Typically they'll provide you with a web page that you can pull up on a large monitor at the venue to display the captions in real time for the in-person audience. This is of course great for people who are deaf or hard of hearing, but is also really helpful for audience members who are not native English speakers, since often times the presenters will talk too quickly to be understood.
At the end of the conference, ask the captioner to send you the plain text files of everything they typed. This will just be a regular text file, no fancy formatting. Here's where the magic happens.
Adding Captions to YouTube Videos
YouTube has a special feature which will match up typed text with the speech it recognizes in videos, doing all the work of syncing your captions with the video timings automatically. If you have a clear audio recording and accurate text, it does a surprisingly good job. Here are the detailed steps to take your plain text file and turn it into captions on YouTube.
First, launch YouTube Studio.
Click on "Videos" to show the list of all the videos uploaded.
Choose the video you want to add captions to.
Click the sidebar option "Transcriptions".
Then click "Add Language". We don’t want to use the autogenerated captions at all, since the live captionist does a way better job.
That adds a new row to this table. Click "Add" under "Subtitles".
A new window opens.

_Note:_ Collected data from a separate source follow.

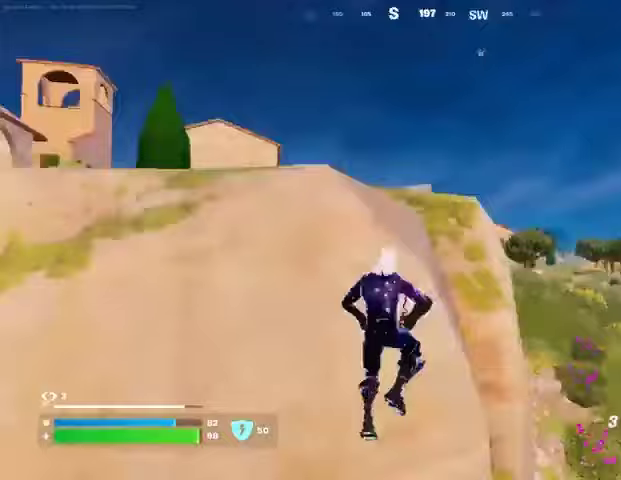
{"buttons": ["CROSS"], "left_stick": "up-right", "right_stick": "center", "events": [[267, "right_stick", "center"], [500, "CROSS", "down"]]}
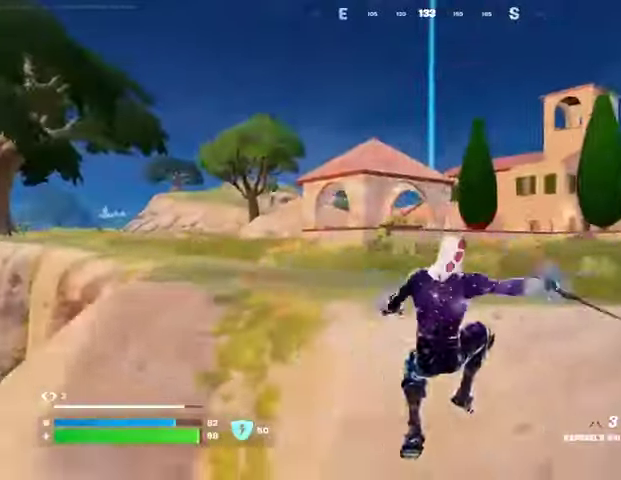
{"buttons": [], "left_stick": "up", "right_stick": "center", "events": [[100, "CROSS", "up"], [100, "right_stick", "left"], [200, "right_stick", "center"], [300, "left_stick", "up"]]}
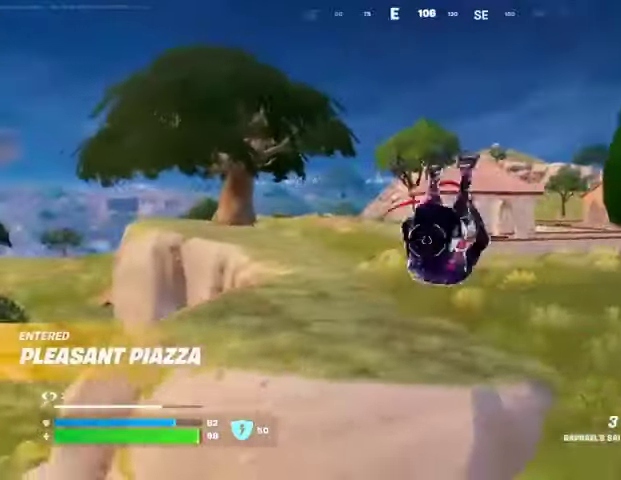
{"buttons": ["L3"], "left_stick": "up", "right_stick": "center", "events": [[333, "right_stick", "right"], [367, "R1", "down"], [467, "L3", "down"], [467, "R1", "up"], [500, "right_stick", "center"]]}
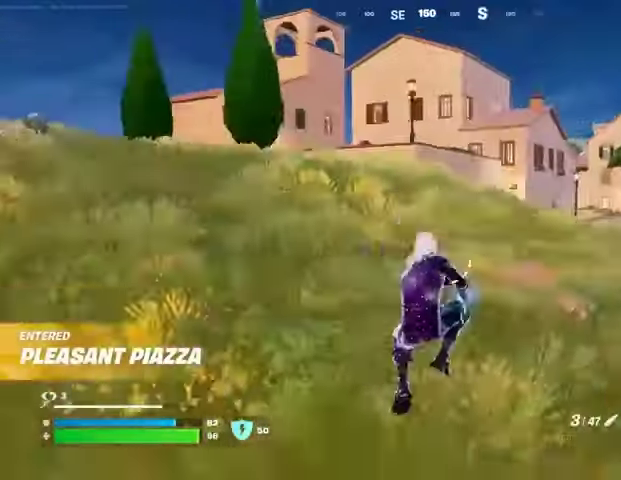
{"buttons": ["CROSS"], "left_stick": "up", "right_stick": "center", "events": [[67, "L3", "up"], [267, "CROSS", "down"], [367, "CROSS", "up"], [467, "CROSS", "down"]]}
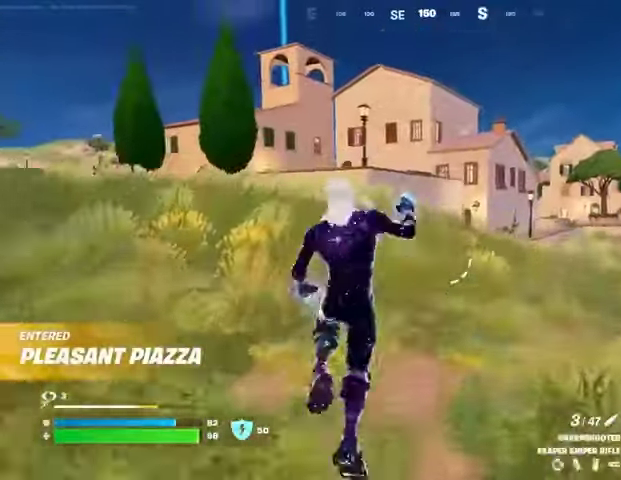
{"buttons": [], "left_stick": "up-left", "right_stick": "center", "events": [[33, "CROSS", "up"], [67, "left_stick", "up-left"]]}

Choose the "transcribe and auto-sync" option. That will let us paste in the transcribed text.
Copy the captions of the presenter into the box. Make sure the text you paste from starts and ends with the words the video starts with, or YouTube gets confused trying to line things up.
Once you do that, click "Set Timings".
This part takes a few minutes, so go make a coffee or tea, since you’ll need it for the next step. You can refresh this page to check if it’s done. It will look like this while YouTube is busy with it.

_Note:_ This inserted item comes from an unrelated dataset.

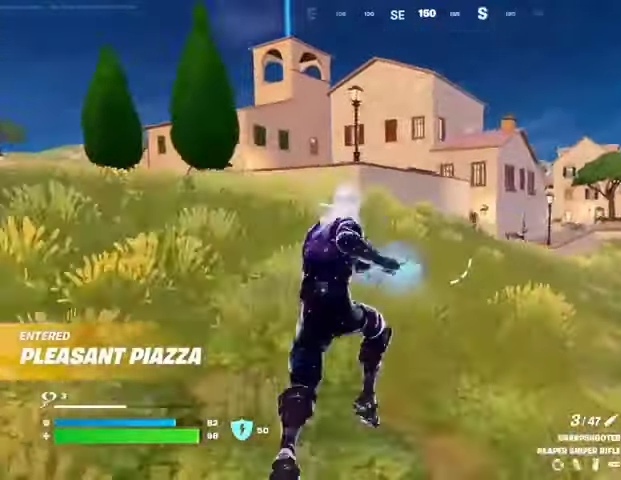
{"buttons": [], "left_stick": "up-right", "right_stick": "center", "events": [[33, "right_stick", "left"], [100, "left_stick", "up-right"], [133, "L1", "down"], [233, "L1", "up"], [233, "right_stick", "center"], [333, "CROSS", "down"], [400, "CROSS", "up"]]}
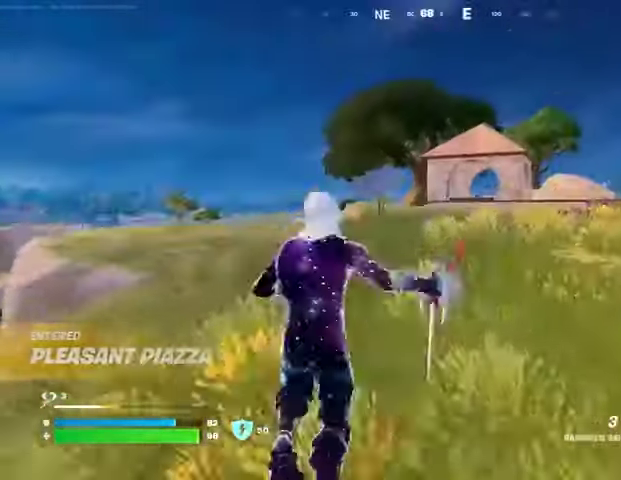
{"buttons": [], "left_stick": "up-right", "right_stick": "center", "events": []}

Finally when YouTube has finished thinking, it will appear as a draft you can edit.
Now YouTube has done its magic, and matched up the typed text with the spoken words! It usually does a pretty good job of it. Click on the draft and you can see what it's done.
You could probably publish this at this point, but I like to do a manual review of everything to make sure it looks good. You can play the video to review the captions and timings (check out the keyboard shortcuts which can really help speed up this step).
- SHIFT+SPACE - start/stop
- SHIFT+LEFT / SHIFT+RIGHT - skip forward or backwards by a second
While reviewing, I’m mainly looking for the following:
Did YouTube leave any dangling words that could otherwise fit into the previous caption?
For example, this would look better if the word "fit," was in the previous caption frame instead of starting a new caption frame with the end of that phrase.
In that case, just move the word to the other caption frame.
Are there any obvious typos on technical terms or proper nouns?
The live captionists do a pretty good job, but occasionally some typos slip through.
If the presenter has any long gaps in between sentences, sometimes YouTube gets confused about the timing.
You can find some of these spots by visually looking at the waveform compared to the length of text in the caption. (In this particular example this happens to be accurate but it usually looks similar to this when it’s wrong.)
Once you’re happy with the transcript, click "Save Changes".
Now you need to delete the auto transcript so that only the good transcript is left.
You first have to click "Unpublish".
Then you can click "Delete Draft".
Now there is only one set of captions, the good one! You are finished, congrats!
Now when people watch the video on YouTube and enable captions, they'll be seeing what the live captionist typed during the event!